Operation Blossom

Operation Blossom

Vision Transformers (ViT) is an up and coming technology with news that it will be replacing Convolutional Neural Networks (CNN). We want to demystify this claim by experimenting ourselves with a flower images dataset. The task will be to identify the flower in an image. We will build a Streamlit app that runs both a CNN and ViT and compare the accuracy and duration time of Convolutional Neural Networks and Vision Transformers. The model predictions will be displayed along with the training and testing results of both CNN and ViT.


  1. Run a CNN and tune the model
  2. Run and tune a ViT model
  3. Build a Streamlit app allowing users to upload images
  4. Build a pipeline that takes users images and makes predictions
  5. Display training process of both CNN and ViT

Ren W

Tariq R

  • Twitter: @taraqur
  • Discord: the_proton_crusher#8317
  • ETH: 0x32aE0C5b4e34340e4e1550a92d0B6206c68663A3
1 Like

It appears that this is a topic that has been investigated to some degree of detail.
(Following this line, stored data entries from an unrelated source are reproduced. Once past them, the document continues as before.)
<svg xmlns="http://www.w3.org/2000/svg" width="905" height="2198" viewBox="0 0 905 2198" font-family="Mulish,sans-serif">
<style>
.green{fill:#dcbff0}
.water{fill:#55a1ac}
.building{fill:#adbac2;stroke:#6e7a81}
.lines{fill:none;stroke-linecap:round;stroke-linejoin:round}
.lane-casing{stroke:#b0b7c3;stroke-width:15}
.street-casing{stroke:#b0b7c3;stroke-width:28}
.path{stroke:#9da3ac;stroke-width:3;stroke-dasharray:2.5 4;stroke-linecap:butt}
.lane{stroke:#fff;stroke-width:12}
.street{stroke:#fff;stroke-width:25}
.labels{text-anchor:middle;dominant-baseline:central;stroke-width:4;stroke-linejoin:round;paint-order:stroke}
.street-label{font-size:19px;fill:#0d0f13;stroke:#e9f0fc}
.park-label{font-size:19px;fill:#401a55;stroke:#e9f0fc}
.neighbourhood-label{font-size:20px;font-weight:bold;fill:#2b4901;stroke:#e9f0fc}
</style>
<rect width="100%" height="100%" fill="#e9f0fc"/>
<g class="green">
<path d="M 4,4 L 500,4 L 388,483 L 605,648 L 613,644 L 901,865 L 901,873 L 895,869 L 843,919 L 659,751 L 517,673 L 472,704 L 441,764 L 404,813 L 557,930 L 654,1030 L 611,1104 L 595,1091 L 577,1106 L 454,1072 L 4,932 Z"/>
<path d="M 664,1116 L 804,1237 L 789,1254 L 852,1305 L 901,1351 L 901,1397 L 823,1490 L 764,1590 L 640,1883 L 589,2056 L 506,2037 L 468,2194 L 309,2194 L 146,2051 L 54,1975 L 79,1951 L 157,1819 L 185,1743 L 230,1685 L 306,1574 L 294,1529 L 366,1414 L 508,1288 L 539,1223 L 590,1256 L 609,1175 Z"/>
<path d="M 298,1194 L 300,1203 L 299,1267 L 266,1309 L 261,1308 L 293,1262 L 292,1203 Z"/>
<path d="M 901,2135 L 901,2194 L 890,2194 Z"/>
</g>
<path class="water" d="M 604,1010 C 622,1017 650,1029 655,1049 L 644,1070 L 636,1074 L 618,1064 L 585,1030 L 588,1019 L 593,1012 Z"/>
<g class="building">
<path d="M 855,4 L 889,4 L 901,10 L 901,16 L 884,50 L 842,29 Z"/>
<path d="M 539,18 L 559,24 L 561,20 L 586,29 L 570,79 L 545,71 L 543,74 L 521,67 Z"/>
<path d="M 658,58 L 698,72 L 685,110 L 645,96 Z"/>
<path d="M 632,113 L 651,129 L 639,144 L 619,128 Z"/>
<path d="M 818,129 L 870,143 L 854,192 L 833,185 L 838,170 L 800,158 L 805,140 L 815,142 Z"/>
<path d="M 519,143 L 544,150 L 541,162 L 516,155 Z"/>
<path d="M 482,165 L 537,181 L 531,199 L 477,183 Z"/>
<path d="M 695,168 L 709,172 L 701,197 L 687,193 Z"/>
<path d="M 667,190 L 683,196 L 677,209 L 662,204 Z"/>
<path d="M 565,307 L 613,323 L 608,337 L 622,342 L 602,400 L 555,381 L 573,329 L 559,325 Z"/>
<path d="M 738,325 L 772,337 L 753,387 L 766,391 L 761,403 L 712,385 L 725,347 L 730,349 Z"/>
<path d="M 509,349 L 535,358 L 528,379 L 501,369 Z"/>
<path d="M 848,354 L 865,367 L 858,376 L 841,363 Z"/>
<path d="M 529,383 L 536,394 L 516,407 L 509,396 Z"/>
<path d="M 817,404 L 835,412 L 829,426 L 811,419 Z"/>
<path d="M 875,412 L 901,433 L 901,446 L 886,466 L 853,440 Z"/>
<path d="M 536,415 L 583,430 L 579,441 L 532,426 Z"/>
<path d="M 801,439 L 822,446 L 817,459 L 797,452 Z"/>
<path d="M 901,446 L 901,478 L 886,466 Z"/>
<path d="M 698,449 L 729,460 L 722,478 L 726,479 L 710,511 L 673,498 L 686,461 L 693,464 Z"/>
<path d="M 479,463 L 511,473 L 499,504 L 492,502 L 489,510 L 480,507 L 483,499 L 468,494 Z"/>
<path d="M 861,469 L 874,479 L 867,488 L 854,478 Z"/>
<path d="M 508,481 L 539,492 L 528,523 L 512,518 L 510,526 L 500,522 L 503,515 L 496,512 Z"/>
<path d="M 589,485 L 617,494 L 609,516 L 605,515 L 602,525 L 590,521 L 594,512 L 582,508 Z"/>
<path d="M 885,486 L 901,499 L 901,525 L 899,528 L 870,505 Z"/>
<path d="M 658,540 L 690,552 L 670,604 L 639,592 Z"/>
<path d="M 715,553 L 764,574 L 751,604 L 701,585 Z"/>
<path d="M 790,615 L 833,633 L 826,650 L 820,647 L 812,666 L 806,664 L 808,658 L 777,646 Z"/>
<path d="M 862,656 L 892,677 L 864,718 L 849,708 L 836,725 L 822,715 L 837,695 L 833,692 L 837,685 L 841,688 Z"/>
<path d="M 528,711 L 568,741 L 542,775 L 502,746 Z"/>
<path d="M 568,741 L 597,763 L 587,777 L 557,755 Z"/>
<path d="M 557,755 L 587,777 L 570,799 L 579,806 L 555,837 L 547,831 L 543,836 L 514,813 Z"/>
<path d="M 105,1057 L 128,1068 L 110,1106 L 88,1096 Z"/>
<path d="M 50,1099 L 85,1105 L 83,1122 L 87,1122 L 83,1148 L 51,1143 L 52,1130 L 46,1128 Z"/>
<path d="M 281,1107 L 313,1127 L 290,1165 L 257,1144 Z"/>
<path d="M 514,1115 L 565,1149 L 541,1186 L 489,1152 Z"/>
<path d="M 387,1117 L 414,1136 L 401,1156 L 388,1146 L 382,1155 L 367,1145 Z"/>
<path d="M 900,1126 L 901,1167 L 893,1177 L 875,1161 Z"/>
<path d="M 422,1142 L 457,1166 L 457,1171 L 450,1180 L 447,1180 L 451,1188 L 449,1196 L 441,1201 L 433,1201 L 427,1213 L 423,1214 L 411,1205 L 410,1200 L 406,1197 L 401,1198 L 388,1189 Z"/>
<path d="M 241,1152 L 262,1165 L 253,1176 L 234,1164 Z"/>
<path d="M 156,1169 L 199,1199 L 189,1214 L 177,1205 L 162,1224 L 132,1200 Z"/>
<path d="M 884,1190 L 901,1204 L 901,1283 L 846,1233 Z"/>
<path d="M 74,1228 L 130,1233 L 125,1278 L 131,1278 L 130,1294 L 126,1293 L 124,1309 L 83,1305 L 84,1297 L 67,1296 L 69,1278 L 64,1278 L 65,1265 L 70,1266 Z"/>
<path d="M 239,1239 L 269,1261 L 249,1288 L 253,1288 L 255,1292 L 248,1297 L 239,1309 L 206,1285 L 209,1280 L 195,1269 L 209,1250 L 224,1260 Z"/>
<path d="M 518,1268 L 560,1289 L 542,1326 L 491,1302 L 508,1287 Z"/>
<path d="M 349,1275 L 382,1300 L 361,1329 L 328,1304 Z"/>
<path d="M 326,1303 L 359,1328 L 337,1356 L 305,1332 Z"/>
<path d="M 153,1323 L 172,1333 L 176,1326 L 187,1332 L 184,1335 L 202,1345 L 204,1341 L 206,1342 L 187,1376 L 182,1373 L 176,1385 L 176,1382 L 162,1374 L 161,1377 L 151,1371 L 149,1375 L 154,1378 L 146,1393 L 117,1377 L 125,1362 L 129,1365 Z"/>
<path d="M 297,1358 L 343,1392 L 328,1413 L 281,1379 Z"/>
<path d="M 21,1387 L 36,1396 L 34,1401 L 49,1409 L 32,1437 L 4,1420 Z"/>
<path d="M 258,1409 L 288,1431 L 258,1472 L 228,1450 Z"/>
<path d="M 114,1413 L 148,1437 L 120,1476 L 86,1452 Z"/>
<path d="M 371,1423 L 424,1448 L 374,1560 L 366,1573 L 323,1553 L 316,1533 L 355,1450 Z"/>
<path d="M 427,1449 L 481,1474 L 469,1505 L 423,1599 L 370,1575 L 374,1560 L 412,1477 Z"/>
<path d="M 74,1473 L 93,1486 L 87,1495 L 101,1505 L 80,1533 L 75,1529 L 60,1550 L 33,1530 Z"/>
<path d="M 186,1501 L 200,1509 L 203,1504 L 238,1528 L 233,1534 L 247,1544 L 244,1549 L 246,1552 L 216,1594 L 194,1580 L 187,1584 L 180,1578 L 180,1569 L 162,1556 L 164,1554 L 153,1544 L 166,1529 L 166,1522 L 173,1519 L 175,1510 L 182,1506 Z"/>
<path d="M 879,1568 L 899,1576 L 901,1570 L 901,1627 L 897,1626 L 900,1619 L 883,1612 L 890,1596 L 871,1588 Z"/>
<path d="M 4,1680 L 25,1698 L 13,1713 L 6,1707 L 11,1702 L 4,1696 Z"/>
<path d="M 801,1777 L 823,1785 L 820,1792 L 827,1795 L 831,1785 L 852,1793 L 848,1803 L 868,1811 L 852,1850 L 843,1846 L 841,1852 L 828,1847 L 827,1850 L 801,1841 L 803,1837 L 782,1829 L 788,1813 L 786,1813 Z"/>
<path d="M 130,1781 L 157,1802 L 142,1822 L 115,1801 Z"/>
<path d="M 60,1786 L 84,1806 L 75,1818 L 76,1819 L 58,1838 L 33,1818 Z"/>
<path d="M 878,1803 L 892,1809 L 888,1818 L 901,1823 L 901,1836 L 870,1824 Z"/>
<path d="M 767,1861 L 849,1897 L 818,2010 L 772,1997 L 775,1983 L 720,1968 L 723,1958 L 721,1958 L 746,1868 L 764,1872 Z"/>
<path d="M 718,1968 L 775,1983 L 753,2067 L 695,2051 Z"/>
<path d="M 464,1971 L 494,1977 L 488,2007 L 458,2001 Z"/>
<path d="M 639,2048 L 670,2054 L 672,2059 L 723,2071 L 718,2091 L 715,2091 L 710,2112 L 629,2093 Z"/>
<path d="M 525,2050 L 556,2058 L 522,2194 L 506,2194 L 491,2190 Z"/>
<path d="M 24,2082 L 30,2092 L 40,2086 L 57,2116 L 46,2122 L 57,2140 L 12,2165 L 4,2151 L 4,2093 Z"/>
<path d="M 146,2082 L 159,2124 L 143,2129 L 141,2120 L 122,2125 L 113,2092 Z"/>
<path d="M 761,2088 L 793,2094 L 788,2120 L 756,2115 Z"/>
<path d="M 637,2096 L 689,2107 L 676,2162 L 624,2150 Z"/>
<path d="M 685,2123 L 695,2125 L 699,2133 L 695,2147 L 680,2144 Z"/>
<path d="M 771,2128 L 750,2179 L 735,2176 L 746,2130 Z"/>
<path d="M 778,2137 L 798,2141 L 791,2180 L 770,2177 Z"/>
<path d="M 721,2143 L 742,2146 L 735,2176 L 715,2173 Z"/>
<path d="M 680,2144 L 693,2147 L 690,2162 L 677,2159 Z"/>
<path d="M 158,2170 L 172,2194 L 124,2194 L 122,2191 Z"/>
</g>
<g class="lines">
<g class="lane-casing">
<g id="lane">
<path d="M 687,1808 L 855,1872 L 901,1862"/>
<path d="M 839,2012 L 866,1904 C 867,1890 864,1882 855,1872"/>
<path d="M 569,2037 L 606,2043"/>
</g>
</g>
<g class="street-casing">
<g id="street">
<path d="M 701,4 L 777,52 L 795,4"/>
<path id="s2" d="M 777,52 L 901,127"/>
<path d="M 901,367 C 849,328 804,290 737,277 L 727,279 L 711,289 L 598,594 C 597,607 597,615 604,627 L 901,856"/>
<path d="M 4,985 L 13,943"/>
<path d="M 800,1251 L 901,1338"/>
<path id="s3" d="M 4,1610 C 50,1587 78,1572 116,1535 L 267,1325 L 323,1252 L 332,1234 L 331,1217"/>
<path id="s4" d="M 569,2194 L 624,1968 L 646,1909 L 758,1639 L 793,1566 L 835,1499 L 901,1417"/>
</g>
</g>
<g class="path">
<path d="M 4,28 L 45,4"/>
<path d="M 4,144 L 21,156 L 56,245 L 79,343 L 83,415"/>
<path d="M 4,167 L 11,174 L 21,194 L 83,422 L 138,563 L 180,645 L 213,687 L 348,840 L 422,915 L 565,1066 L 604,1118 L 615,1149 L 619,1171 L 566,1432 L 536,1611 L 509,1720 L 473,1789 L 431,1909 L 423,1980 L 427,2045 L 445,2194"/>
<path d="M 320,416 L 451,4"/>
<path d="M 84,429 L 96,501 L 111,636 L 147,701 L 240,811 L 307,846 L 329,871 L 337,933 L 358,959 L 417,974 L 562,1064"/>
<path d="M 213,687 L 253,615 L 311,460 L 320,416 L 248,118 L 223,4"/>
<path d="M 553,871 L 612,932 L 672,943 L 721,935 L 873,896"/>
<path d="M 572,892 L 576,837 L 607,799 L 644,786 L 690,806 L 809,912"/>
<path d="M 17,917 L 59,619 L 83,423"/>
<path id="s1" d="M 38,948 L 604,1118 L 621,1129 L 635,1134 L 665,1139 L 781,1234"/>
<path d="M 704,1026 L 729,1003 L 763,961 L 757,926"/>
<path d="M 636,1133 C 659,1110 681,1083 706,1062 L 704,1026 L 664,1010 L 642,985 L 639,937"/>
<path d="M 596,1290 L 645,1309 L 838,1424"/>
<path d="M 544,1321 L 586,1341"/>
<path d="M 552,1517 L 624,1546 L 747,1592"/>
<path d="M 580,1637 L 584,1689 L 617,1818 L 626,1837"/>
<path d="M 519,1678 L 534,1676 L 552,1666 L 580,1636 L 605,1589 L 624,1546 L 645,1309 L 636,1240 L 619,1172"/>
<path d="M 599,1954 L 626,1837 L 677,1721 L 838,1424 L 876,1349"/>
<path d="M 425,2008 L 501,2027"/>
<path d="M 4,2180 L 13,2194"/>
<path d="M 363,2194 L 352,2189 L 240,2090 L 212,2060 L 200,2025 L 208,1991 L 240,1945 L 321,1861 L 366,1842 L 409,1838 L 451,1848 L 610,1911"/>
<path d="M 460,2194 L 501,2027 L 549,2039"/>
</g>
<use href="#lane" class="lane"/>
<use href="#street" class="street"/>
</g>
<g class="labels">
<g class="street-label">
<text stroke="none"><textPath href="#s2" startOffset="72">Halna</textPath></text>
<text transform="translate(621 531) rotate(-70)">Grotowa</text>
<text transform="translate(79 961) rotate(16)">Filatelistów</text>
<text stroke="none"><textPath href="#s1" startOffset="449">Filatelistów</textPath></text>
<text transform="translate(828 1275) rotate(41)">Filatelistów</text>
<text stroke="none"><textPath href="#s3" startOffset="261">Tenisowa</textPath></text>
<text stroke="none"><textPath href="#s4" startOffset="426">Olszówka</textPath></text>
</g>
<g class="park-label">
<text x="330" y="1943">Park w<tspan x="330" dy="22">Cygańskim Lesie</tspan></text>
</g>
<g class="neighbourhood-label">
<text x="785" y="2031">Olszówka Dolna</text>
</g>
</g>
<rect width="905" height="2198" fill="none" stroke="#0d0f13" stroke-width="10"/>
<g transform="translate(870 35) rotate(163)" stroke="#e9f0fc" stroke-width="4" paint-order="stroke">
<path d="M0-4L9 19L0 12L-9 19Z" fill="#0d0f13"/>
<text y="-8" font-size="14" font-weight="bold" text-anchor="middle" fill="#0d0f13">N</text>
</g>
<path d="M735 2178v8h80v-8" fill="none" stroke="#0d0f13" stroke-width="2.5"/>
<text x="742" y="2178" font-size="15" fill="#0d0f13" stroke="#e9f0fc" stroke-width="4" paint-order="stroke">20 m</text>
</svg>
Have you taken a look at, for instance: https://towardsdatascience.com/vision-transformers-or-convolutional-neural-networks-both-de1a2c3c62e4
or https://towardsdatascience.com/are-transformers-better-than-cnns-at-image-recognition-ced60ccc7c8 and the links in them?

1 Like


Thanks for the info. We were aware that it is not a novel idea but trying to implement it ourselves. We were planning on displaying results in an interactive way in streamlit.